Electrochemistry on Nano- and Atomic Levels: Scanning Probe Microscopy Meets Deep Data
Structural and electronic properties of oxide surfaces control their physical functionalities and electrocatalytic activity, and are currently of interest for energy generation and storage applications. In this presentation, I will discuss several examples of high-resolution studies of the electronic and electrochemical properties of oxide surfaces enabled by multidimensional scanning probe microscopies. On the mesoscopic scale, combination of strain- and current sensitive scanning probe microscopies allows to build nanometer-scale maps of local reversible and irreversible electrochemical activities. The use of multivariate statistical methods allows separating the complex multidimensional data sets into statistically significant components which in certain cases can be mapped onto individual physical mechanisms. I will further discuss the use of in-situ Pulsed Laser Deposition growth combined with atomic resolution Scanning Tunneling Microscopy and Spectroscopy to explore surface structures and electrochemical reactivity of oxides on the atomic scale. For SrRuO3, we directly observe multiple surface reconstructions and link these to the metal-insulator transitions as ascertained by UPS methods.
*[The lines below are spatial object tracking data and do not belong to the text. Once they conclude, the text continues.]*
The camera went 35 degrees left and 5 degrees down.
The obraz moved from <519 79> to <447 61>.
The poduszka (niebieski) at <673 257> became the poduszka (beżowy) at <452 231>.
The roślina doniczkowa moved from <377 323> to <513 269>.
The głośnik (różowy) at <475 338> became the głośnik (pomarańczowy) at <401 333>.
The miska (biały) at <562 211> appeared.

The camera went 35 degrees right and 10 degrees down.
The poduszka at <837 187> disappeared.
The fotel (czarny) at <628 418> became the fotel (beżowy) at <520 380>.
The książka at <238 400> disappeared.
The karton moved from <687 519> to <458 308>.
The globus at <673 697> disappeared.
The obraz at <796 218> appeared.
On LaxCa1-xMnO3, we demonstrate strong termination dependence of electronic properties and presence of disordered oxygen ad-atoms. The growth dynamics and surface terminations of these films are discussed, along with single-atom electrochemistry experiments performed by STM. I further explore the opportunities for atomically-resolved imaging and property data mining of functional oxides extending beyond classical order parameter descriptions, and giving rise to the deep data analysis in materials research. Finally, I will briefly discuss recent results on using electron microscopy as a way to control and probe local electrochemical functionality in oxides and other materials, and discuss further opportunities for nanoelectrochemistry and nanotechnology in general.
This research is supported by the by the U.S. Department of Energy, Basic Energy Sciences, Materials Sciences and Engineering Division, and was conducted at the Center for Nanophase Materials Sciences, which is sponsored at Oak Ridge National Laboratory by the Scientific User Facilities Division, BES DOE.
Sergei V. Kalinin is the director of the ORNL Institute for Functional Imaging of Materials and distinguished research staff member at the Center for Nanophase Materials Sciences (CNMS) at Oak Ridge National Laboratory (at ORNL since 2002). He also holds a Joint Associate Professor position at the Department of Materials Science and Engineering at the University of Tennessee-Knoxville, and an Adjunct Faculty position at Pennsylvania State University. His research interests include application of big data, deep data, and smart data approaches in atomically resolved and mesoscopic imaging to guide the development of advanced materials for energy and information technologies, as well as electromechanical, electrical, and transport phenomena and matter patterning on the nanoscale via scanning probe and electron microscopy.
He received his Ph.D. from the University of Pennsylvania in 2002, followed by a Wigner fellowship at ORNL (2002-2004). He is a recipient of the RMS medal for Scanning Probe Microscopy (2015); Presidential Early Career Award for Scientists and Engineers (PECASE) (2009); IEEE-UFFC Ferroelectrics Young Investigator Award (2010); Burton medal of Microscopy Society of America (2010); ISIF Young Investigator Award (2009); American Vacuum Society Peter Mark Memorial Award (2008); 3 R&D100 Awards (2008, 2010, and 2016); Ross Coffin Award (2003); Robert L. Coble Award of American Ceramics Society (2009); and a number of other distinctions. He has published more than 500 peer-reviewed journal papers, edited 3 books, and holds more than 10 patents. He has organized numerous symposia (including symposia on Scanning Probe Microscopy on Materials Research Society Fall meeting in 2004, 2007, and 2009) and workshops (including International workshop series on PFM and Nanoferroelectrics), and acted as consultant for companies such as Intel and several Scanning Probe Microscopy manufacturers. He is also a member of editorial boards for several international journals, including Nanotechnology, Journal of Applied Physics/Applied Physics Letters, and recently established Nature Partner Journal Computational Materials.